Mandalanın mimaride kullanımı çok eskilere dayanmaktadır. İlk Müslüman Türk devleti olan Karahanlı Devleti ile çinicilik sanatının yaygınlaşması mandala sanatını görmeye başladığımız ilk noktalardır. İznik ve sonrasında Kütahya bu anlamda çok önemli şehirler olmuştur. Çinilerin mandala ile uyumu insanı şaşkınlık içerisinde bırakmaktadır.
Karahanlı Devleti sonrası Büyük Selçuklu Devleti’nin duvar süslemeleri ve kabartmalarında da mandalayı görmek mümkündür. Çini ile oymacılık sanatı ile de bir çok eser üretilmiş olup mandalayı her alanda görmemizi sağlamıştır.
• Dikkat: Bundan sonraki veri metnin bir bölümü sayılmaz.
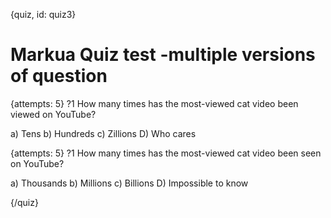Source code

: 

{quiz, id: quiz3}
# Markua Quiz test -multiple versions of question

{attempts: 5}
?1 How many times has the most-viewed cat video been viewed on YouTube?

a) Tens
b) Hundreds
c) Zillions
D) Who cares

{attempts: 5}
?1 How many times has the most-viewed cat video been seen on YouTube?

a) Thousands
b) Millions
c) Billions
D) Impossible to know

{/quiz}
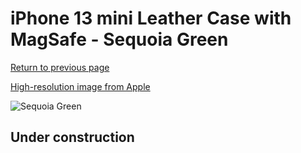 # iPhone 13 mini Leather Case with MagSafe - Sequoia Green

[Return to previous page](/iphone_13)

[High-resolution image from Apple](https://store.storeimages.cdn-apple.com/8756/as-images.apple.com/is/MM0J3?wid=4500&hei=4500&fmt=png)

<div style="width: 500px"><img src="/everyphone/MM0J3.png" alt="Sequoia Green"></div>

## Under construction
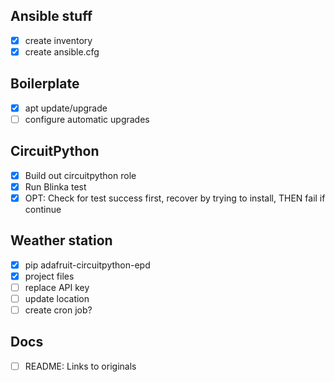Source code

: 
## Ansible stuff
* [x] create inventory
* [x] create ansible.cfg

## Boilerplate
* [x] apt update/upgrade
* [ ] configure automatic upgrades

## CircuitPython
* [x] Build out circuitpython role
* [x] Run Blinka test
* [x] OPT: Check for test success first, recover by trying to install, THEN fail if continue

## Weather station
* [x] pip adafruit-circuitpython-epd
* [x] project files
* [ ] replace API key
* [ ] update location
* [ ] create cron job?

## Docs
* [ ] README: Links to originals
Selçuklu ve Osmanlı mimarisindeki bazı eserler UNESCO tarafından koruma altına alınmıştır.
Osmanlı Devleti ‘nin Topkapı Sarayı’ndaki zirve döneminde çini sanatı en güzel örneği olan Çinili Köşk’te mandalayı incelemek mümkündür.
İslam dini ile birlikte ise Kuran süslemelerindeki desenlerde tezhip sanatının yaygınlaşması sonucu mandala yine karşımıza çıkmaktadır. Tezhip sanatı tıpkı mandala gibi kare ve yuvarlak şekilde yapılarak bizlere mandalanın İslam dinin de kullanımını en güzel şekilde göstermektedir.
Yeniden gündeme oturmuş olsa da çok uzun zamandır yanı başımızdaki mandala serüveni bitecek gibi görünmüyor. Bilim, eğitim ve hatta tedavi alanlarında çok daha fazla fayda sağlayacağından eminiz.